» Supplied data
=== Begin Enclosure ===

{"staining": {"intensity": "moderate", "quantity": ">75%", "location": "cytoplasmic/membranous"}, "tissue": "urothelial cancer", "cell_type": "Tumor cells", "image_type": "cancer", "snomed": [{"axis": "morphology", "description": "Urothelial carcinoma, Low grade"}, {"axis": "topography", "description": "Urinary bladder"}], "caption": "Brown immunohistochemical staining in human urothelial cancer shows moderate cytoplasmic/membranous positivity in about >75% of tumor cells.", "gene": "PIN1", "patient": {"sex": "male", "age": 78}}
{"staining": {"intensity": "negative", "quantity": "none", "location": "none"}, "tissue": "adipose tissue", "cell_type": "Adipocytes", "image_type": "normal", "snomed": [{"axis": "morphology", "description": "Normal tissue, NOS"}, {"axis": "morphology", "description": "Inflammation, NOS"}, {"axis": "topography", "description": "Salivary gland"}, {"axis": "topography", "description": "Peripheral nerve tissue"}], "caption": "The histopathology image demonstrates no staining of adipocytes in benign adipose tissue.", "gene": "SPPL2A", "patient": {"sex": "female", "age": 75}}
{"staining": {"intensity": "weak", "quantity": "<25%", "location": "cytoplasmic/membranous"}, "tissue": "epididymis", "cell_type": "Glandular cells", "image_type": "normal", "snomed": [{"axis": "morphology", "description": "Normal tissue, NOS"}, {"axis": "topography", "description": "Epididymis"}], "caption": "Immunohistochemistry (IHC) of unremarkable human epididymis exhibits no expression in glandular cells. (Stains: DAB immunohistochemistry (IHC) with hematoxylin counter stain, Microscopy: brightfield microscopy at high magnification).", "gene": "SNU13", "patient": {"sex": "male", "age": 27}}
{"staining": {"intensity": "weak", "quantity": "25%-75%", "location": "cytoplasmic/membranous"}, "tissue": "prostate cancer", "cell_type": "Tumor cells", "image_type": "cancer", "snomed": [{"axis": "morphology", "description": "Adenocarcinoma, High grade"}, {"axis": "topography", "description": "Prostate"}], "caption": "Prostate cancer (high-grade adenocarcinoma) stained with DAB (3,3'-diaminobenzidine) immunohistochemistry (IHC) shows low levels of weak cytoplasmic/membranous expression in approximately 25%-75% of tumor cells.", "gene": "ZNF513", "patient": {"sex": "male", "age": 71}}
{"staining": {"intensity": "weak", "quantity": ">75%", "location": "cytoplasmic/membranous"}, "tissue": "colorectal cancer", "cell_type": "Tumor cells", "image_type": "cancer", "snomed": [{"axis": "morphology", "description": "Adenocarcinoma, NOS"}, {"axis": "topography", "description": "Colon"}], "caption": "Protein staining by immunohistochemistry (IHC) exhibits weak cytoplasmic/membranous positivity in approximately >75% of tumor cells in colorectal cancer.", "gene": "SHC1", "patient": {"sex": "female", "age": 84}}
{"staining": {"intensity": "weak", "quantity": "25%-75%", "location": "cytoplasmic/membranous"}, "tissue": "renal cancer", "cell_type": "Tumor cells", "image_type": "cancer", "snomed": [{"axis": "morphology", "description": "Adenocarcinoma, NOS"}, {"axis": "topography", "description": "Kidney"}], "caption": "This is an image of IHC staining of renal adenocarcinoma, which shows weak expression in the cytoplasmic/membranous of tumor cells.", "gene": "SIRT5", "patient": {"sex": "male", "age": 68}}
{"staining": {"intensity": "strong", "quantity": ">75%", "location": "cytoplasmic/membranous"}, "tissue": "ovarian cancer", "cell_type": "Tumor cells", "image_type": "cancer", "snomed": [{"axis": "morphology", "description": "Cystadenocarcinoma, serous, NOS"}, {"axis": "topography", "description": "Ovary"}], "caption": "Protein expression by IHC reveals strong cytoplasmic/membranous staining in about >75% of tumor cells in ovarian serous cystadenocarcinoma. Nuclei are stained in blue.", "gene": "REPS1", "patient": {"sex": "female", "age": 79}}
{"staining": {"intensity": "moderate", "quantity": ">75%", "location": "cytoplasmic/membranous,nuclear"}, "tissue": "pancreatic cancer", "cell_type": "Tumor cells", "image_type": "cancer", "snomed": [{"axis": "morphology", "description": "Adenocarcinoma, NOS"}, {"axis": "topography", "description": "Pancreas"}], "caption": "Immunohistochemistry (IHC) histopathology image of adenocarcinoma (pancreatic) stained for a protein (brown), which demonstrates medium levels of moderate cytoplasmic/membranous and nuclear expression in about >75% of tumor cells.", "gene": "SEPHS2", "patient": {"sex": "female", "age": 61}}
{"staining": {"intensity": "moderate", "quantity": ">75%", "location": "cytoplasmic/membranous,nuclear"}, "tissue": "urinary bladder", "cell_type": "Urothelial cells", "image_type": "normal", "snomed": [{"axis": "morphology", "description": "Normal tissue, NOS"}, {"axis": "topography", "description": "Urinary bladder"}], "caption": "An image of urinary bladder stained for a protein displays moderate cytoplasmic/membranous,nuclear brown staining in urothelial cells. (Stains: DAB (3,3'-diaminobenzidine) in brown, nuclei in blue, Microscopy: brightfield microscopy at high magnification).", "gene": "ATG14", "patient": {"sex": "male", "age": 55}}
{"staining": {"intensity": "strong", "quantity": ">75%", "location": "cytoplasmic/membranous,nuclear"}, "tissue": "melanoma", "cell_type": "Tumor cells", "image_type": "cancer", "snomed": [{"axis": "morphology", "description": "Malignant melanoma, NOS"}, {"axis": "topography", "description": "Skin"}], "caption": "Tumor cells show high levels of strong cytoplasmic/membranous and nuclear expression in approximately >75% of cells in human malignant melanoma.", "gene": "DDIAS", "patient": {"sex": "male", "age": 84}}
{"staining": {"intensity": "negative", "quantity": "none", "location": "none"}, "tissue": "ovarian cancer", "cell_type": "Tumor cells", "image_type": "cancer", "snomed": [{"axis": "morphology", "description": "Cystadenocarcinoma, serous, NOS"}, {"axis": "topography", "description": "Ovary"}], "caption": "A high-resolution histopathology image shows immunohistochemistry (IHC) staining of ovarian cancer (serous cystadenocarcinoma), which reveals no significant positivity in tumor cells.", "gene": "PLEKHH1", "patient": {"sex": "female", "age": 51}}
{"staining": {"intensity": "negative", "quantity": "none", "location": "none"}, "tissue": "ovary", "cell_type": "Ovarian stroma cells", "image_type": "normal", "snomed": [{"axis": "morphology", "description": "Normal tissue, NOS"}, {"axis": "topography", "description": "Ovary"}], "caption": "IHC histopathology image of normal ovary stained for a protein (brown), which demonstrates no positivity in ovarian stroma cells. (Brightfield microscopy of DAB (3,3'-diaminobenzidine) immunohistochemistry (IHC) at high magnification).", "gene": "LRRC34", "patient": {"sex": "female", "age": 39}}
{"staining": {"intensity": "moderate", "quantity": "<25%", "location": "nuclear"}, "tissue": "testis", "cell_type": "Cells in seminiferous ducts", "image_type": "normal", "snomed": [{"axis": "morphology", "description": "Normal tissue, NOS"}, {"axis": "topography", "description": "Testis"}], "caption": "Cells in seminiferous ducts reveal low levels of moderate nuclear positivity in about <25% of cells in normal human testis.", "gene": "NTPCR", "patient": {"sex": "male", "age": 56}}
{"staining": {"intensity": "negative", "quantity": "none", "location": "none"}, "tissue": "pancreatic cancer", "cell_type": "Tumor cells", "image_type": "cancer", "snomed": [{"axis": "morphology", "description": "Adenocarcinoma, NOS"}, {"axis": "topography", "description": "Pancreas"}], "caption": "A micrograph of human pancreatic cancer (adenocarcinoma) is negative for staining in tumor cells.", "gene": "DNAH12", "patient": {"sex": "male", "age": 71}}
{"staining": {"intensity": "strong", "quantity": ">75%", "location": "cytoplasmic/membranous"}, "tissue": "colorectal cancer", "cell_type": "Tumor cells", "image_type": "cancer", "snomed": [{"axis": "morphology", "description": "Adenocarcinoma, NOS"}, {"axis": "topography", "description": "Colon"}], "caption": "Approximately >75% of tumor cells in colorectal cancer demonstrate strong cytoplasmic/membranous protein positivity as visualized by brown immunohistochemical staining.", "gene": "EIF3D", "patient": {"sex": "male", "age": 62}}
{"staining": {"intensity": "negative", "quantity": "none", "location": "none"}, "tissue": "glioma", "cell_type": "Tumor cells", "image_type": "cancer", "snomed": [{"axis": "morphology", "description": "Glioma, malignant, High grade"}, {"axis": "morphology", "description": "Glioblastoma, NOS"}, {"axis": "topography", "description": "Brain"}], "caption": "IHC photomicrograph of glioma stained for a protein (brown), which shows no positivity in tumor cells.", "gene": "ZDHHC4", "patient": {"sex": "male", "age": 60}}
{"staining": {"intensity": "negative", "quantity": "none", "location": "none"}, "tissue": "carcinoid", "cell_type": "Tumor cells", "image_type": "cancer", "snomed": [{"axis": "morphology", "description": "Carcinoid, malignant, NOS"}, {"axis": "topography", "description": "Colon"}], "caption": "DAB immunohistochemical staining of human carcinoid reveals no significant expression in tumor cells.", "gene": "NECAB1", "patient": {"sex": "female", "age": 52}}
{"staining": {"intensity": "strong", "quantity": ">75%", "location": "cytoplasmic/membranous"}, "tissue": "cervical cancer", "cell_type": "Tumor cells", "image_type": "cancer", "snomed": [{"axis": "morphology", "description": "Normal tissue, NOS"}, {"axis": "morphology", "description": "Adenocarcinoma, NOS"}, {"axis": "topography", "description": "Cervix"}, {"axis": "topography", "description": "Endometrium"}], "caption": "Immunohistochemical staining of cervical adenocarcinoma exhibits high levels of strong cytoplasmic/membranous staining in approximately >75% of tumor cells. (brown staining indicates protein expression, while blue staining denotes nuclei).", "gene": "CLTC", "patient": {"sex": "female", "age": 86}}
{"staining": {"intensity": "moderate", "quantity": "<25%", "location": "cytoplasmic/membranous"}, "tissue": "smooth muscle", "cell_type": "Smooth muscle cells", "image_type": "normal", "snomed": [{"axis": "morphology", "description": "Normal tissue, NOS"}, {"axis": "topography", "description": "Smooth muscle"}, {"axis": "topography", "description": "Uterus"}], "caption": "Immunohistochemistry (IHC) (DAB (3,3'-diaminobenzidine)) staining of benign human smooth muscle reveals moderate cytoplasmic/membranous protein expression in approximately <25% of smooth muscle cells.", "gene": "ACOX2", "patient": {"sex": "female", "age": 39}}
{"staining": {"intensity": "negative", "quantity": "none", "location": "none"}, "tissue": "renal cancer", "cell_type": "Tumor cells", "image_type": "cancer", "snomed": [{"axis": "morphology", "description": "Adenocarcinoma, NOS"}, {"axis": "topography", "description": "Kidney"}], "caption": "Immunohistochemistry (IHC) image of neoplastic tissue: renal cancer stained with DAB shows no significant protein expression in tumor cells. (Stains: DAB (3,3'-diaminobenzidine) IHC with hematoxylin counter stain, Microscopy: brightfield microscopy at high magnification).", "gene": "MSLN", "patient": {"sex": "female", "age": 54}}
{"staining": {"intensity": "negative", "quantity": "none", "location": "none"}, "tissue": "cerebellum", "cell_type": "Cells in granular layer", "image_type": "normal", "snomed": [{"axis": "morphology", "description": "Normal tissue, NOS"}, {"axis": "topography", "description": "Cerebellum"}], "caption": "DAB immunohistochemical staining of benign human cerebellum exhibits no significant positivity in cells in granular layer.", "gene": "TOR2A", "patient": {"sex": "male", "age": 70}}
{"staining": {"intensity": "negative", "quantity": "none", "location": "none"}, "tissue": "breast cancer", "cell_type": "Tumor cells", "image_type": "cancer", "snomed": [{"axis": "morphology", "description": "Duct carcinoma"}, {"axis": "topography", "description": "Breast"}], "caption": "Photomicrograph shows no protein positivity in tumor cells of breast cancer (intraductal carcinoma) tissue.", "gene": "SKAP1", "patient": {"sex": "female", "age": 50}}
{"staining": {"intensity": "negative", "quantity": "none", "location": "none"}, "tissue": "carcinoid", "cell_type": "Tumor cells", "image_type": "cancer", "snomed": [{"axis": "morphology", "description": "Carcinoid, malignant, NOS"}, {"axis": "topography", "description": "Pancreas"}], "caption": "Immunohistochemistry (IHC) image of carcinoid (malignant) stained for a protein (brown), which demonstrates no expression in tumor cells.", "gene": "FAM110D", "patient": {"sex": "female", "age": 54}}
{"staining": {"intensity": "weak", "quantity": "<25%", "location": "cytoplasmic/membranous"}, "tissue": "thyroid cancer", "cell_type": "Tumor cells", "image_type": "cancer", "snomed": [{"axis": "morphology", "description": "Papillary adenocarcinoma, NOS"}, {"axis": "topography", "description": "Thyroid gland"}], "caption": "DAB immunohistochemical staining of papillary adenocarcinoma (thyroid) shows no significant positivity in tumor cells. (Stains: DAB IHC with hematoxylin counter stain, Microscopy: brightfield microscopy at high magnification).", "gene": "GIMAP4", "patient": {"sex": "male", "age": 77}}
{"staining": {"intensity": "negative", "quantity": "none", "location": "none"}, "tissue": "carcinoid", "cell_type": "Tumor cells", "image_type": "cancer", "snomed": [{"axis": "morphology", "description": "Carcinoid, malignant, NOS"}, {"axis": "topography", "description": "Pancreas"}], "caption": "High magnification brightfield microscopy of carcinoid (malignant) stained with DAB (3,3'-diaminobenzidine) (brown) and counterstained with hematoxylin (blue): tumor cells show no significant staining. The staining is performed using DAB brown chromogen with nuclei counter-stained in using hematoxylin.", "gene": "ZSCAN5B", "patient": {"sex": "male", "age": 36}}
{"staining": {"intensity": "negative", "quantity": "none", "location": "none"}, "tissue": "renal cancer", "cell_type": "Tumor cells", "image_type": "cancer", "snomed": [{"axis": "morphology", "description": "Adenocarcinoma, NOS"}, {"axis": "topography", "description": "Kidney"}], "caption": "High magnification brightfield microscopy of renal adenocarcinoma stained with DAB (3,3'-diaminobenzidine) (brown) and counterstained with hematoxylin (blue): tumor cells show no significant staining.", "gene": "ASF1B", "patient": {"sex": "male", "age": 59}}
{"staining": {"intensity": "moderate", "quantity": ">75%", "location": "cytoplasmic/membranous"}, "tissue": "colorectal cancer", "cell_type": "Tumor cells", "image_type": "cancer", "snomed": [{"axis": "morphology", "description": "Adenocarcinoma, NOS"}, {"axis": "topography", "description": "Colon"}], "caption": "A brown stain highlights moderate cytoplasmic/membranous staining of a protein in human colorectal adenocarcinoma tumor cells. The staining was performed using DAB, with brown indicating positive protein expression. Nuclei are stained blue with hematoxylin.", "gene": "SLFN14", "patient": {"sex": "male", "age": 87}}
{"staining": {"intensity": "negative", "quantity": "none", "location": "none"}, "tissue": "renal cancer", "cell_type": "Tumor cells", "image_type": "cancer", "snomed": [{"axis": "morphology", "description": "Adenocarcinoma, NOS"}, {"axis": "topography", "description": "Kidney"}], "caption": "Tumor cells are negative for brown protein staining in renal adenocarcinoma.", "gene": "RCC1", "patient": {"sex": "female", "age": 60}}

=== End Enclosure ===

» About this exercise
Output the lines above exactly, but only those between the line holding "histopathology image demonstrates" and the line holding "cancer (high-grade adenocarcinoma)", inclusive.

» Exercise answer
{"staining": {"intensity": "negative", "quantity": "none", "location": "none"}, "tissue": "adipose tissue", "cell_type": "Adipocytes", "image_type": "normal", "snomed": [{"axis": "morphology", "description": "Normal tissue, NOS"}, {"axis": "morphology", "description": "Inflammation, NOS"}, {"axis": "topography", "description": "Salivary gland"}, {"axis": "topography", "description": "Peripheral nerve tissue"}], "caption": "The histopathology image demonstrates no staining of adipocytes in benign adipose tissue.", "gene": "SPPL2A", "patient": {"sex": "female", "age": 75}}
{"staining": {"intensity": "weak", "quantity": "<25%", "location": "cytoplasmic/membranous"}, "tissue": "epididymis", "cell_type": "Glandular cells", "image_type": "normal", "snomed": [{"axis": "morphology", "description": "Normal tissue, NOS"}, {"axis": "topography", "description": "Epididymis"}], "caption": "Immunohistochemistry (IHC) of unremarkable human epididymis exhibits no expression in glandular cells. (Stains: DAB immunohistochemistry (IHC) with hematoxylin counter stain, Microscopy: brightfield microscopy at high magnification).", "gene": "SNU13", "patient": {"sex": "male", "age": 27}}
{"staining": {"intensity": "weak", "quantity": "25%-75%", "location": "cytoplasmic/membranous"}, "tissue": "prostate cancer", "cell_type": "Tumor cells", "image_type": "cancer", "snomed": [{"axis": "morphology", "description": "Adenocarcinoma, High grade"}, {"axis": "topography", "description": "Prostate"}], "caption": "Prostate cancer (high-grade adenocarcinoma) stained with DAB (3,3'-diaminobenzidine) immunohistochemistry (IHC) shows low levels of weak cytoplasmic/membranous expression in approximately 25%-75% of tumor cells.", "gene": "ZNF513", "patient": {"sex": "male", "age": 71}}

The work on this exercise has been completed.